- **AVAILABLE DATA**:
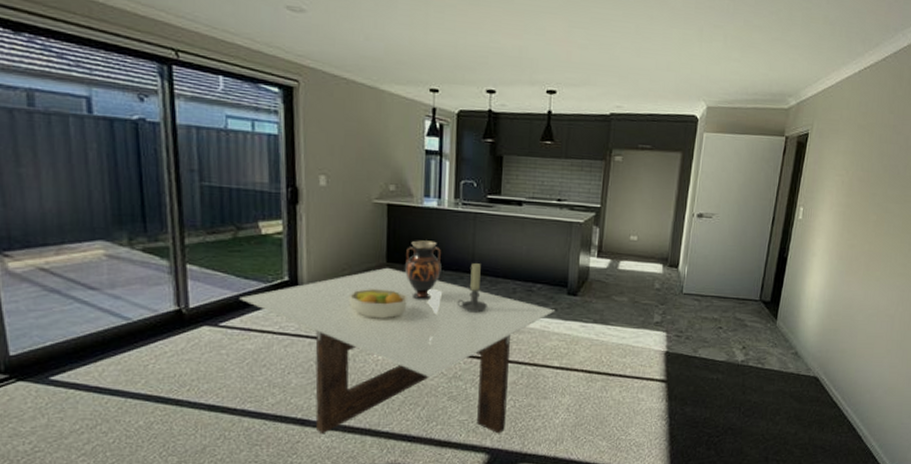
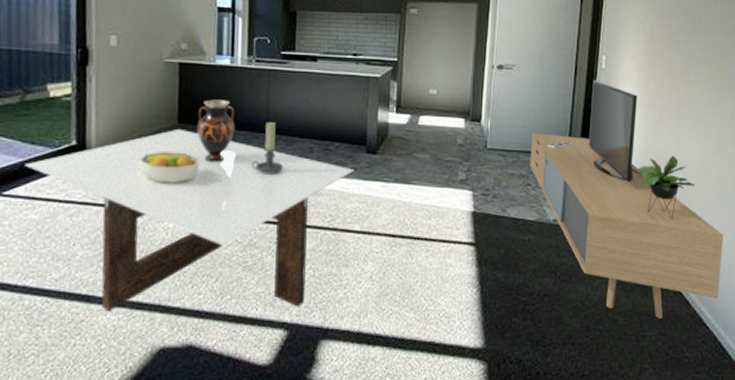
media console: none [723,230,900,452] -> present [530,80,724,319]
* * *
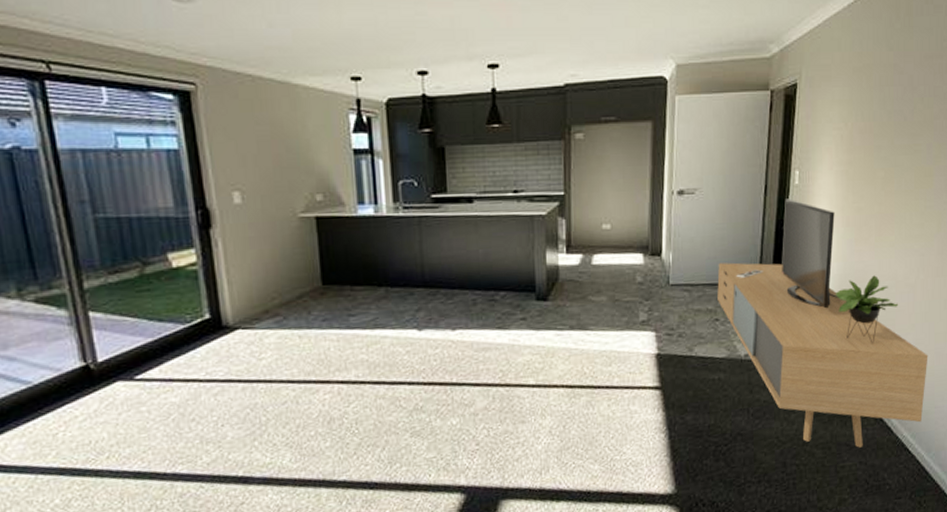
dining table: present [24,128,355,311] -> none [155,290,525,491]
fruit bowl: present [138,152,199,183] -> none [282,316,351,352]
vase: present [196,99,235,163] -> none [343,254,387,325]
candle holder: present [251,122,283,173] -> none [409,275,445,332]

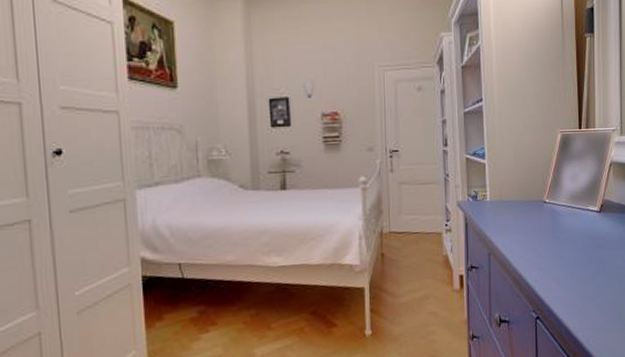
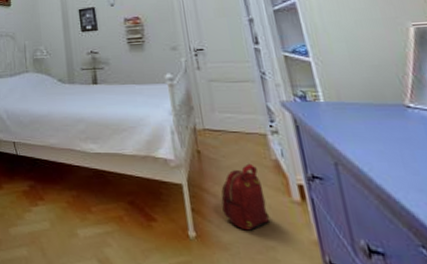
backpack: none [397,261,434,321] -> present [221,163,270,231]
--
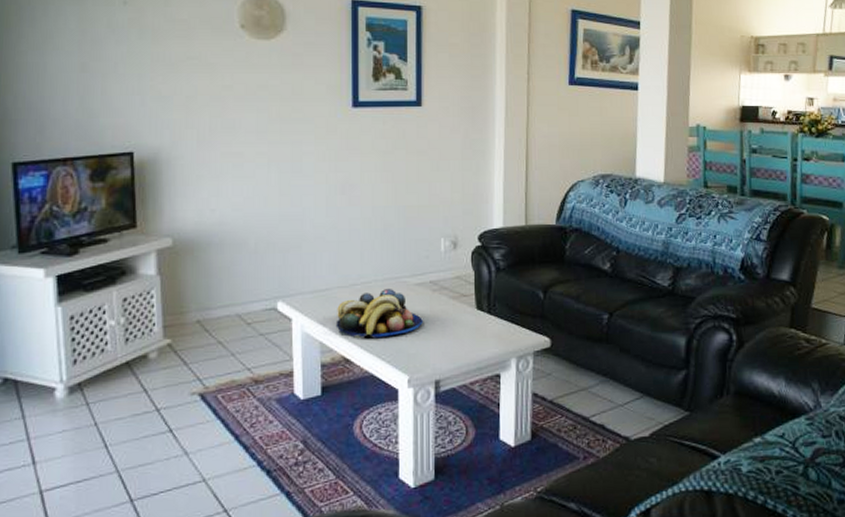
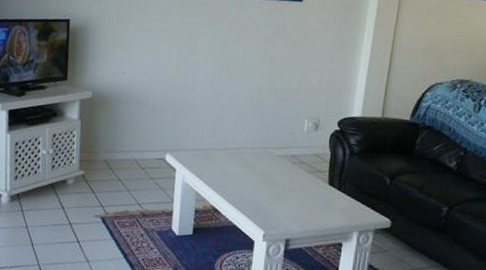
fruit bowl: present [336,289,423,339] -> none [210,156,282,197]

- **DIRECTIONS FOR THIS TASK**: Give the number of lines above that hold the word "fruit", and nothing more.

- **YOUR RESPONSE**: 2